I’m Tall (But I’m Not THAT Tall)

I’m 6’3″. Which means I’m tall, but I’m not that tall. I have a good friend, and he is 6’5″, which is taller, but still not that tall. We hang out a lot together, and when we do, awkward encounters regarding our height often happen. But the strangest is when we’re out at a bar or club, and drunk guys come up to us.

The guys are never short, never tall, always average. 5’9″ – 5’11”, without fail. It works similarly like I assume it would if I were a woman being hit on by a drunk guy. He’ll stare creepily, without shame, for minutes. Usually without blinking. Then he’ll walk directly over and get obnoxiously close, and I already know the gist of what he’s going to say. I knew since the third straight second he started staring. “Man you guys are tall,” he’ll practically shout. “Yeah,” either of us will say. Then he’ll make a tall joke. That will be followed by a story about a friend he has that is (usually) taller than either of us. And he’s always a great guy, this taller friend. But he’s also not afraid to kick anyone’s ass.

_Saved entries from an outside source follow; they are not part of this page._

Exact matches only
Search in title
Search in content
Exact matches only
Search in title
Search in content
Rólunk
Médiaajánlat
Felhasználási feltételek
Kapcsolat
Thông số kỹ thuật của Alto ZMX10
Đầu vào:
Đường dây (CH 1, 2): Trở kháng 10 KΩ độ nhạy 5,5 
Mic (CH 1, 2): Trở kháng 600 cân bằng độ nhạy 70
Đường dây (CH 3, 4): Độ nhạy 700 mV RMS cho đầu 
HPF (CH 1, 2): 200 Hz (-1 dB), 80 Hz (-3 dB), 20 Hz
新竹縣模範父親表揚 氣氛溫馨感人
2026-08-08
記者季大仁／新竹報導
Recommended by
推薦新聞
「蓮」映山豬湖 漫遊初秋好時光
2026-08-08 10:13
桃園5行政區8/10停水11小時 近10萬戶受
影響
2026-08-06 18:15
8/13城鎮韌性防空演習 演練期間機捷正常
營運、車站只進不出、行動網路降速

The story turns into a choose-your-own-adventure at this juncture. He will:

  1. Ask if he can buy us a round.
  2. Keep standing obnoxiously close but turn silent, not sure where to take things from here.
  3. Ask exactly how tall we each are.
  4. Guess exactly how tall we each are.
  5. Ask if we play basketball.
  6. Ask us what’s going on, what’s cool, what’s happening. You know, because we’re tall. I’m not complaining. Just stating that people (especially drunk men of average height) assume that because I’m tall, I know the scoop.

Yet, there are things that normally come up in casual conversation with people I meet that rarely come up in these situations. Like:

  • Anything about women.
  • Anything about family, like if I have kids or a wife.
  • What I do for a living (unless it’s basketball).
  • Anything other than being tall, for that matter.

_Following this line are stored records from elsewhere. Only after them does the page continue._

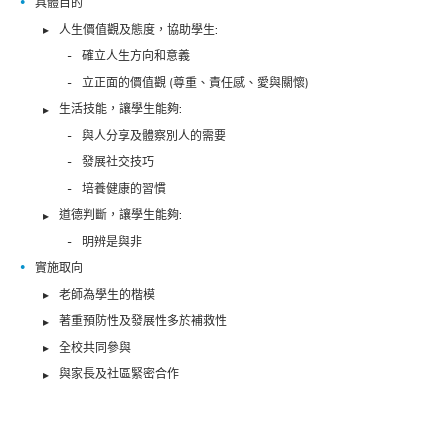
具體目的
人生價值觀及態度，協助學生:
確立人生方向和意義
立正面的價值觀 (尊重、責任感、愛與關懷)
生活技能，讓學生能夠:
與人分享及體察別人的需要
發展社交技巧
培養健康的習慣
道德判斷，讓學生能夠:
明辨是與非
實施取向
老師為學生的楷模
著重預防性及發展性多於補救性
全校共同參與
與家長及社區緊密合作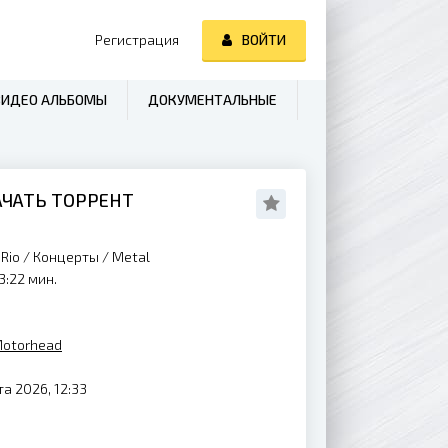
Регистрация
ВОЙТИ
ВИДЕО АЛЬБОМЫ
ДОКУМЕНТАЛЬНЫЕ
КАЧАТЬ ТОРРЕНТ
 Rio
/
Концерты
/
Metal
3:22 мин.
otorhead
а 2026, 12:33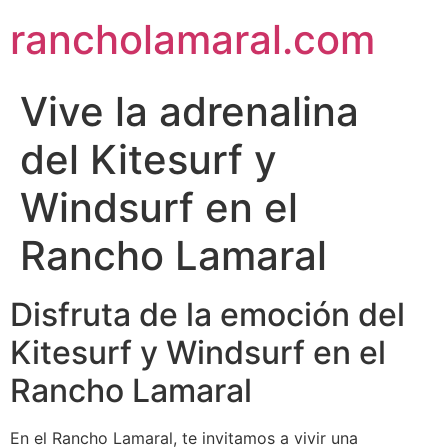
rancholamaral.com
Vive la adrenalina
del Kitesurf y
Windsurf en el
Rancho Lamaral
Disfruta de la emoción del
Kitesurf y Windsurf en el
Rancho Lamaral
En el Rancho Lamaral, te invitamos a vivir una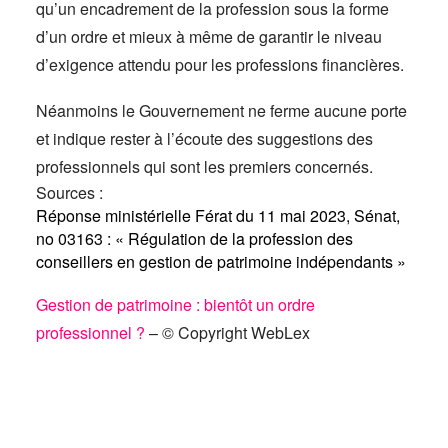
qu’un encadrement de la profession sous la forme
d’un ordre et mieux à même de garantir le niveau
d’exigence attendu pour les professions financières.
Néanmoins le Gouvernement ne ferme aucune porte
et indique rester à l’écoute des suggestions des
professionnels qui sont les premiers concernés.
Sources :
Réponse ministérielle Férat du 11 mai 2023, Sénat,
no 03163 : « Régulation de la profession des
conseillers en gestion de patrimoine indépendants »
Gestion de patrimoine : bientôt un ordre
professionnel ?
– © Copyright WebLex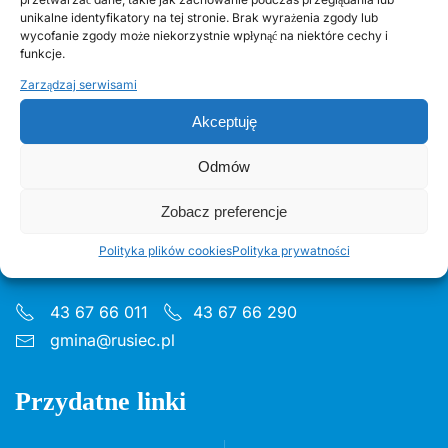
Odnawialne źródła energii w Gminie Rusiec – edycja
unikalne identyfikatory na tej stronie. Brak wyrażenia zgody lub
2, Fundusze Europejskie
wycofanie zgody może niekorzystnie wpłynąć na niektóre cechy i
funkcje.
Zarządzaj serwisami
Akceptuję
Odmów
Urząd Gminy w Ruścu
Zobacz preferencje
ul. Wieluńska 35, 97-438 Rusiec
Polityka plików cookies
Polityka prywatności
Godziny pon 8:00 - 16.00 wt– pt 7:30 - 15.30
43 67 66 011
43 67 66 290
gmina@rusiec.pl
Przydatne linki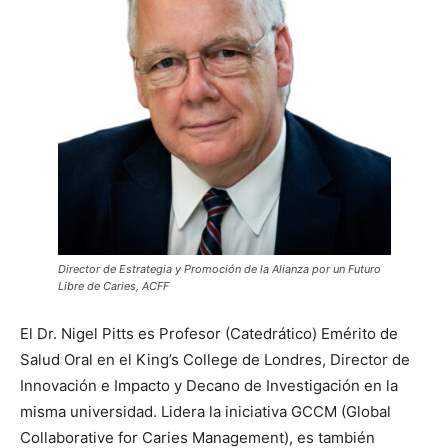
Director de Estrategia y Promoción de la Alianza por un Futuro
Libre de Caries, ACFF
El Dr. Nigel Pitts es Profesor (Catedrático) Emérito de
Salud Oral en el King’s College de Londres, Director de
Innovación e Impacto y Decano de Investigación en la
misma universidad. Lidera la iniciativa GCCM (Global
Collaborative for Caries Management), es también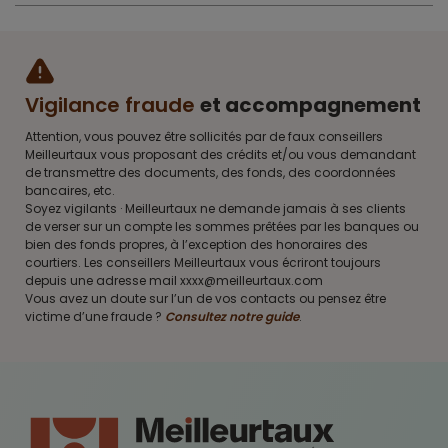
Vigilance fraude
et accompagnement
Attention, vous pouvez être sollicités par de faux conseillers
Meilleurtaux vous proposant des crédits et/ou vous demandant
de transmettre des documents, des fonds, des coordonnées
bancaires, etc.
Soyez vigilants · Meilleurtaux ne demande jamais à ses clients
de verser sur un compte les sommes prêtées par les banques ou
bien des fonds propres, à l’exception des honoraires des
courtiers. Les conseillers Meilleurtaux vous écriront toujours
depuis une adresse mail xxxx@meilleurtaux.com
Vous avez un doute sur l’un de vos contacts ou pensez être
victime d’une fraude ?
Consultez notre guide
.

Even if the conversation is 20 minutes long (I’ve done a lot of hosting or emceeing that requires me to be cordial, so I can’t just up and leave), the guy will find different things to talk about regarding height. Or he’ll just stand there silently for 20 minutes, comforted by the knowledge that he is standing next to two tall men.

I don’t want to draw conclusions here, rather simply point out facts. Here are some more:

  • This rarely happens when I’m alone, it always happens when I’m with my friend. And I do mean always. It’ll be once if we’re at a grocery store. Probably 2-3 times or more at a bar. My friend says the same thing, that he rarely gets approached alone.
  • We are also often approached by groups of drunk girls that scream, “OHMYGOD It’s my birthday, can we please get a picture with you guys?” No, they’re not hitting on us. Trust me, we’ve tried with those. They just want a picture. And it’s always a birthday.

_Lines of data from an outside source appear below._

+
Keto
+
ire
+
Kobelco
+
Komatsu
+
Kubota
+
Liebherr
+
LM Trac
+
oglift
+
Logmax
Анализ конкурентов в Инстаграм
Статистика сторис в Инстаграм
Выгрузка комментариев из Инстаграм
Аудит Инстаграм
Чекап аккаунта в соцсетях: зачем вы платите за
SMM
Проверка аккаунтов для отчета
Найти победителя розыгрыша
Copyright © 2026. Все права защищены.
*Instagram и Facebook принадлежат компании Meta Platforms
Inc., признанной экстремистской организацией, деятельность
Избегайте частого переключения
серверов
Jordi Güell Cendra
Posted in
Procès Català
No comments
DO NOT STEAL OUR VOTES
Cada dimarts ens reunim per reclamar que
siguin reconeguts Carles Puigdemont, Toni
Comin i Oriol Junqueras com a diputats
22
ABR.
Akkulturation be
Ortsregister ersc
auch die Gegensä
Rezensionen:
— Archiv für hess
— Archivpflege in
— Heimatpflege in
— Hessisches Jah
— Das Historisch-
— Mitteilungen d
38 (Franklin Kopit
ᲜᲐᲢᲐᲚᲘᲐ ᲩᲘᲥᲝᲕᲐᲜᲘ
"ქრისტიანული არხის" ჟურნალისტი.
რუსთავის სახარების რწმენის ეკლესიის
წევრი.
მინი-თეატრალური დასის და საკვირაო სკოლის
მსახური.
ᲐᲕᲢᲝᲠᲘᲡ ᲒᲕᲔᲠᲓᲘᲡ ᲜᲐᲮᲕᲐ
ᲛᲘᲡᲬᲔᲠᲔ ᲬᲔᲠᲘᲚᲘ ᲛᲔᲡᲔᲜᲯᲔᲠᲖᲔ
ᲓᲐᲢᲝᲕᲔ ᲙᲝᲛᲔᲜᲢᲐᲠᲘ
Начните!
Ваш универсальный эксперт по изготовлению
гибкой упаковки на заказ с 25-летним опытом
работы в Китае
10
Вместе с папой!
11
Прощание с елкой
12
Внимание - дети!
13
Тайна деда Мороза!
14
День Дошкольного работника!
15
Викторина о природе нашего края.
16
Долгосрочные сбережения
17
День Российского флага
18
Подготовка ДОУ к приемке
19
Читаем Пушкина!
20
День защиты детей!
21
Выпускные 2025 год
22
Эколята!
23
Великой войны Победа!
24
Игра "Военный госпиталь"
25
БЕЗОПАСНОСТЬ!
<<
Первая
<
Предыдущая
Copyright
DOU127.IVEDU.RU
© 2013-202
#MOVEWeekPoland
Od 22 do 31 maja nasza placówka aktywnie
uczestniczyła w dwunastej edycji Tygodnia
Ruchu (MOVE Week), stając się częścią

The most awkward time which was hilarious in hindsight was when a guy that fit the profile except he was also in a wheelchair rolled up to me in a noisy club and asked something and I nodded and said “yeah” even though he was too low for me to hear even though I bent down so low I had to steady myself on his armrest. I carried on for minutes before realizing he had asked me if we were professional volleyball players, and I kept going along with it. When I had finally realized what was going on, I was in way too deep, and told my friend to play along, and we told this guy about how awesome it was to tour the world playing volleyball. He asked if we were headed to the Olympics that year, and I shrugged and said, “Well, we’ll see,” which was probably not the right answer seeing as how the games were only like two months away. Oh well. At least he was easy to get away from.